The four senators offered similar language in another funding bill last fall, asking the Senate Appropriations Subcommittee on Energy and Water Development to approve it. In a November 2015 letter to subcommittee Chairman Lamar Alexander and Ranking Member Dianne Feinstein, they wrote that they wanted "to ensure that management of the river basin is not left to the whims of an unaccountable federal bureaucracy, but instead is properly determined and agreed upon by each state's governor."

But Georgia's congressional delegation --- which blocked that effort --- has served notice that its members will fight the new one as well.

"As you will recall, the entire Georgia delegation was prepared to vote against any appropriations bill that included language affecting how the Army Corps of Engineers monitors states' water rights and withdrawals," wrote Georgia Sens. Johnny Isakson and David Perdue, both Republicans, in a letter to Senate Majority Leader Mitch McConnell, R-Ky., and Minority Leader Harry Reid, D-Nev., in March.

Isakson and Perdue went on to warn that Georgia would oppose any funding bill "if it includes any language regarding the ACF and ACT river basins or if it directs the Corps to make any changes to its existing policy affecting water rights for any state."

They also noted that Florida and Georgia are locked in litigation over the Apalachicola-Chattahoochee-Flint basin in the U.S. Supreme Court, where Special Master Ralph Lancaster is overseeing the case. The Maine attorney has repeatedly pushed the warring states to come to terms.

Although Georgia Gov. Nathan Deal met with both Gov. Rick Scott and Alabama Gov. Robert Bentley last year, he continues to support the lawsuit with money and other resources of his office. On April 6, for instance, Deal signed an executive order transferring more than $11 million to support the state's water litigation team, following more than $20 million already spent.

Meanwhile, the Corps of Engineers is moving closer to issuing its new operations manual for the Apalachicola-Chattahoochee-Flint system following public comment last fall. The new manual is expected in 2017, but Florida environmentalists say it will allocate even lower flows to the Apalachicola than the current plan.

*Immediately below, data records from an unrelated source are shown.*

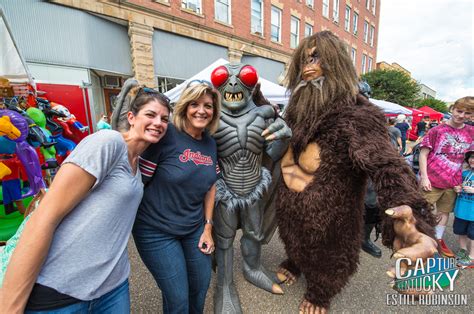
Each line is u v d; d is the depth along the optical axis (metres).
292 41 12.18
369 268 2.50
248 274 2.12
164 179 1.28
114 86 7.20
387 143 1.22
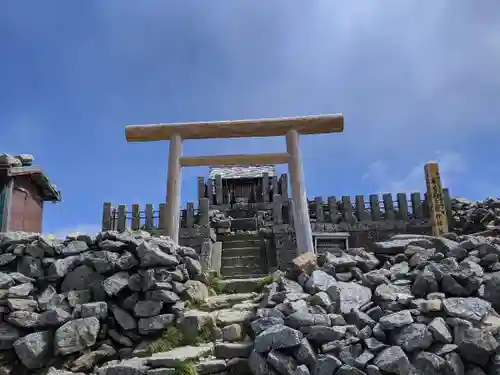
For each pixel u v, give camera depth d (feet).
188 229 49.96
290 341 13.21
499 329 12.48
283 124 27.04
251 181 73.72
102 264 17.69
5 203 31.17
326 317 14.15
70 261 18.24
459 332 12.67
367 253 18.85
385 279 16.30
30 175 33.60
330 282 16.49
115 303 17.12
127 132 27.22
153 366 13.88
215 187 69.15
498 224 38.93
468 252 16.96
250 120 27.25
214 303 18.28
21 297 16.87
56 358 15.30
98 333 16.16
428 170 39.63
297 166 26.23
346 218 52.54
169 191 25.98
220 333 15.93
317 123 26.94
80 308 16.37
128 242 18.51
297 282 17.75
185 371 13.53
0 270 18.28
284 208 51.80
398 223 51.85
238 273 36.96
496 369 11.87
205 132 27.27
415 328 12.94
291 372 12.84
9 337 15.67
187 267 19.47
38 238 18.83
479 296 14.52
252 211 62.23
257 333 14.37
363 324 14.03
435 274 15.38
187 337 15.90
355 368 12.45
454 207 50.37
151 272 17.08
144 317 16.42
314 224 52.01
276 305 15.80
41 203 36.45
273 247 47.37
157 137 27.45
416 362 12.34
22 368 15.35
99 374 13.80
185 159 26.73
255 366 13.56
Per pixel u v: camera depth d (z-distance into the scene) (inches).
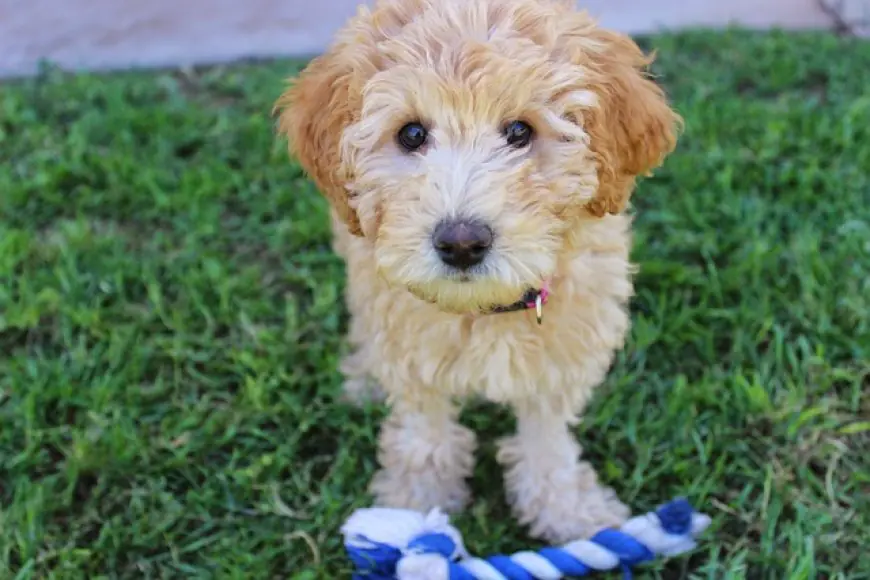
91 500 31.5
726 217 39.5
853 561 29.6
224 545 30.6
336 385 34.4
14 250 38.9
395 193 25.9
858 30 55.2
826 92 47.5
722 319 35.8
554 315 27.9
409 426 31.3
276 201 41.3
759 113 44.8
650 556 29.2
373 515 28.9
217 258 39.0
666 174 41.4
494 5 26.4
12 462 32.2
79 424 33.5
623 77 27.3
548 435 30.6
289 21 55.9
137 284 38.0
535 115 25.5
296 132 28.6
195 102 48.9
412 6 27.0
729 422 33.0
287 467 32.6
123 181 42.3
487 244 24.8
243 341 36.1
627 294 29.4
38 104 47.6
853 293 35.9
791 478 31.5
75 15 54.5
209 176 42.0
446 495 31.7
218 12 55.5
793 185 41.1
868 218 39.0
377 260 26.0
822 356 34.1
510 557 28.5
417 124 25.9
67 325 36.1
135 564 30.4
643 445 32.3
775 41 51.4
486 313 27.6
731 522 30.8
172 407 34.0
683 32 53.1
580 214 27.1
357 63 26.5
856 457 32.0
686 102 46.1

"The status quo is not good," said Apalachicola Riverkeeper Dan Tonsmeire. "The bay collapsed under the status quo. This would be a stopgap measure, with Georgia having to come to the table with Florida and Alabama before reallocations could be done."

The so-called "water wars" over the ACF river system have been going on since 1990, when Florida and Alabama sued Georgia over allocations from the system. Since then, the three states have sparred over ACF as metro Atlanta's need for drinking water has skyrocketed.